Niemand will die neun Schwangerschaften der mutmaßlichen Kindstöterin bemerkt haben. Haben Sie eine Erklärung?

Niemand will die neun Schwangerschaften der mutmaßlichen Kindstöterin bemerkt haben. Haben Sie eine Erklärung?

Ich kann mir nicht vorstellen, dass das in der Nachbarschaft nicht registriert wurde. Ich befürchte, dass wieder einmal Menschen einfach weggeschaut haben. Und: Es gibt mindestens einen Vater, der auch in Verantwortung steht. Das wird bisher völlig vernachlässigt.

Es gibt Sozial und Gesundheitsämter. Hat das soziale Netz zu große Lücken?

Die Rechtslage hat sich nach 1990 geändert: Die frühere Mütterberatung, die auch aufsuchende Hilfe nach der Geburt vorsah, gibt es nicht mehr. Insofern kann es passieren, dass Behörden nicht nachverfolgen, ob Eltern ihre Kinder menschenwürdig betreuen.

Ist wieder mehr „Fürsorgestaat“ gefragt?

Zunächst muss man von Eltern erwarten, dass sie ihre Verantwortung wahrnehmen. Dennoch ist eine größere staatliche Fürsorge oft nötig. Wir streben ein engeres Betreuungs-Netz für werdende Mütter und Mütter in Brandenburg an. Es muss von der Betreuung in der Schwangerschaft, über die Geburt bis ins Kleinkindalter intensiver geknüpft werden.

Sie denken da an das finnische Modell?

Ja, um diese intensive Betreuung geht es. Konkret bereiten wir deshalb ein Modellprojekt in Oberspreewald-Lausitz vor, sind im Gespräch mit Landrat und örtlichen Krankenhäusern. Später sollte es flächendeckend eingeführt werden: Kein Kind darf uns mehr verloren gehen. Nicht nur wegen der stark gesunkenen Geburtenzahlen. Wir sind schon aus humanitären Gründen verpflichtet, uns um die Kleinsten zu kümmern.

Verwahrlost in Brandenburg die Gesellschaft?

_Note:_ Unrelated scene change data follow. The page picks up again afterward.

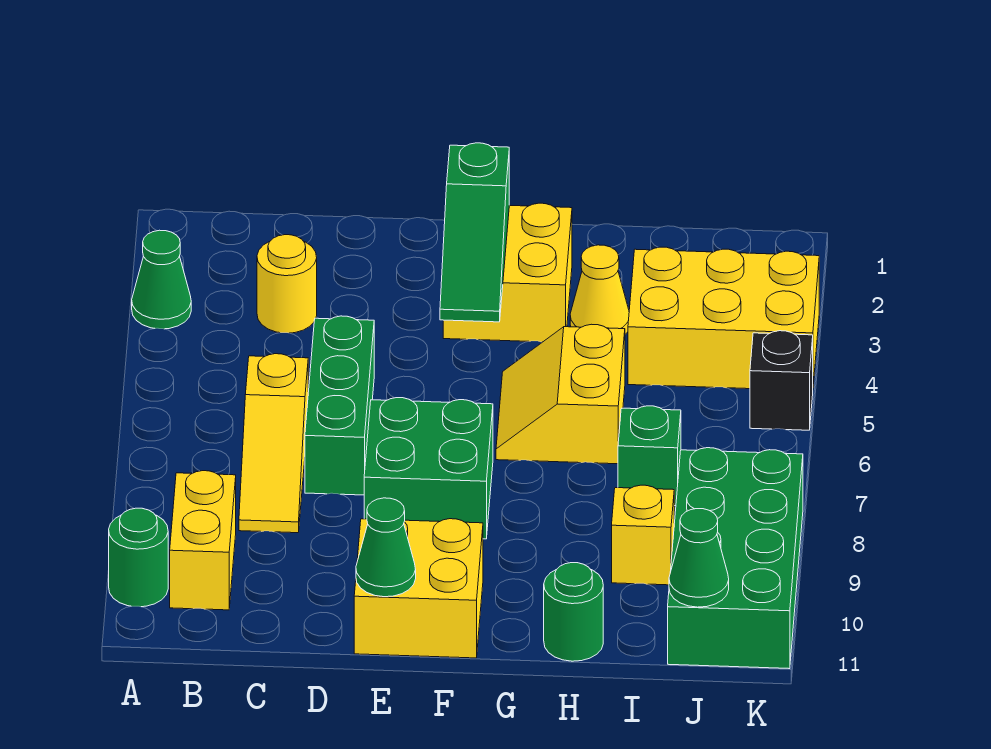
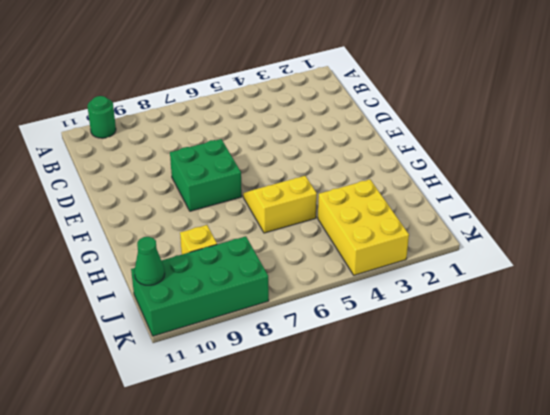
none -> green cone A3 level 1
none -> yellow brick B9:B10 level 1
none -> yellow round brick C3 level 1

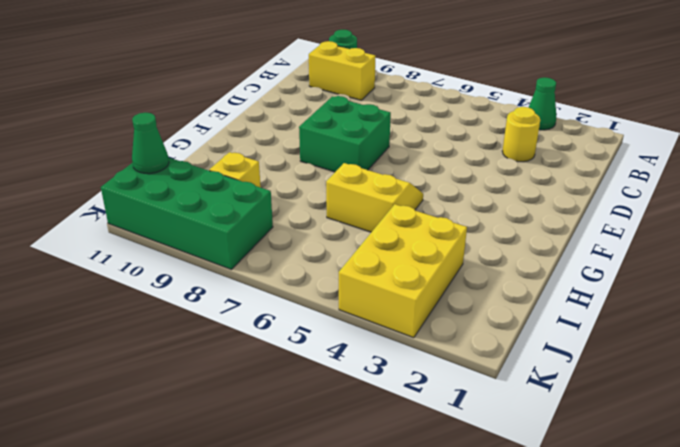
none -> yellow slope C6:C8 level 1 top 6
none -> green brick D5:D7 level 1
none -> yellow brick E10:F11 level 1

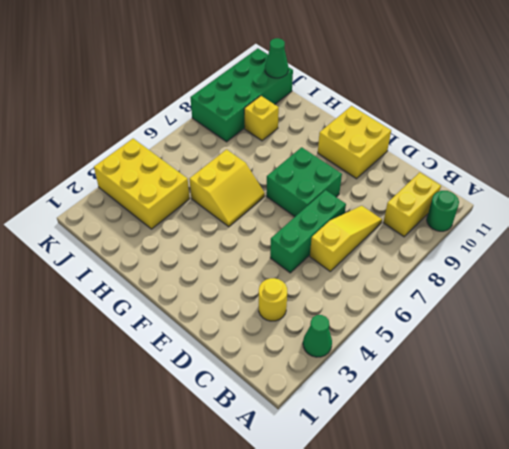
none -> yellow brick F2:G3 level 1
none -> yellow cone H3 level 1
none -> green round brick H11 level 1

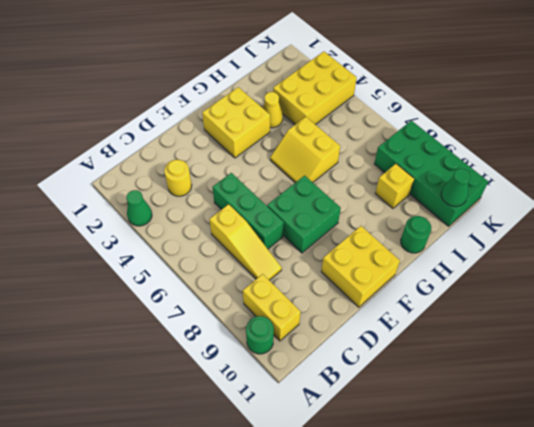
none -> green brick I7 level 1
none -> black brick K5 level 1
none -> green cone E11 level 2

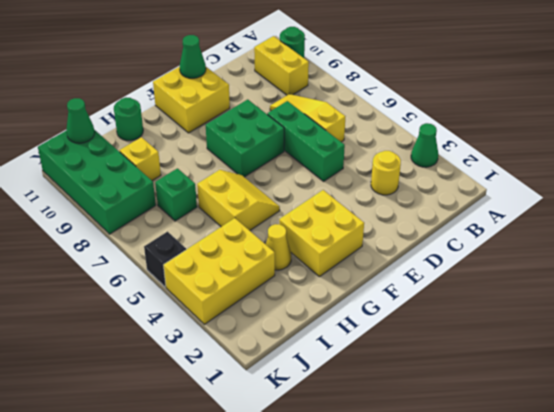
none -> green slope F2:F4 level 2 top 2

So weit würde ich nicht gehen. Aber es gibt im Osten nicht mehr die soziale Kontrolle wie früher, etwa über die Arbeit, die Nachbarschaftshilfe. So kommt es gar nicht selten vor, dass sich Familien isolieren, aus Scham vor Arbeitslosigkeit, vor dem Abstieg. Sie verschweigen, welche persönlichen Probleme sie haben. Es vereinsamen zu viele.

Die Fragen stellte Thorsten Metzner

Günter Baaske

war von August 2002 bis September 2004 Brandenburgs Minister für Arbeit, Soziales, Gesundheit und Frauen. Seither führt er die SPD-Landtagsfraktion.